Source material Start Marker
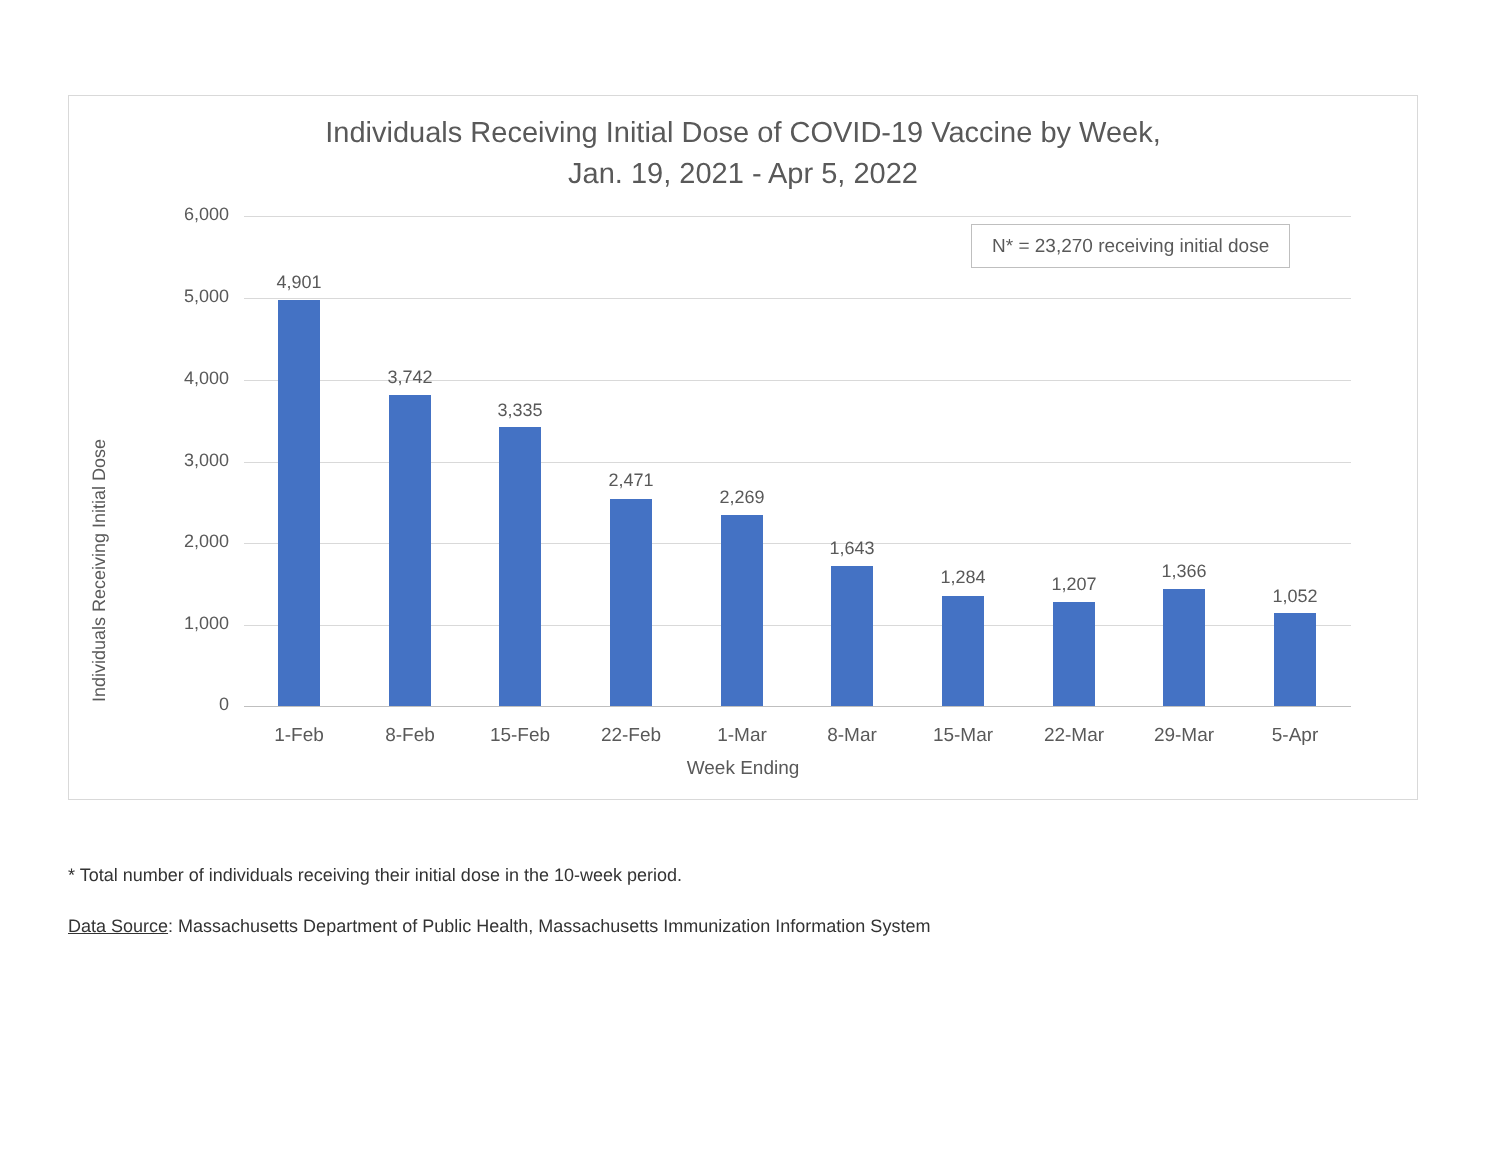Individuals Receiving Initial Dose of COVID-19 Vaccine by Week,
Jan. 19, 2021 - Apr 5, 2022
Individuals Receiving Initial Dose
N* = 23,270 receiving initial dose
6,000
5,000
4,000
3,000
2,000
1,000
0
4,901
3,742
3,335
2,471
2,269
1,643
1,284 1,207
1,366
1,052
1-Feb 8-Feb 15-Feb 22-Feb 1-Mar 8-Mar 15-Mar 22-Mar 29-Mar 5-Apr
Week Ending
* Total number of individuals receiving their initial dose in the 10-week period.
Data Source: Massachusetts Department of Public Health, Massachusetts Immunization Information System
Source material End Marker
**Your objective:**
What you return should match the entries word for word, pictures aside.

**Exercise output:**
Individuals Receiving Initial Dose of COVID-19 Vaccine by Week,
Jan. 19, 2021 - Apr 5, 2022
Individuals Receiving Initial Dose
N* = 23,270 receiving initial dose
6,000
5,000
4,000
3,000
2,000
1,000
0
4,901
3,742
3,335
2,471
2,269
1,643
1,284 1,207
1,366
1,052
1-Feb 8-Feb 15-Feb 22-Feb 1-Mar 8-Mar 15-Mar 22-Mar 29-Mar 5-Apr
Week Ending
* Total number of individuals receiving their initial dose in the 10-week period.
Data Source: Massachusetts Department of Public Health, Massachusetts Immunization Information System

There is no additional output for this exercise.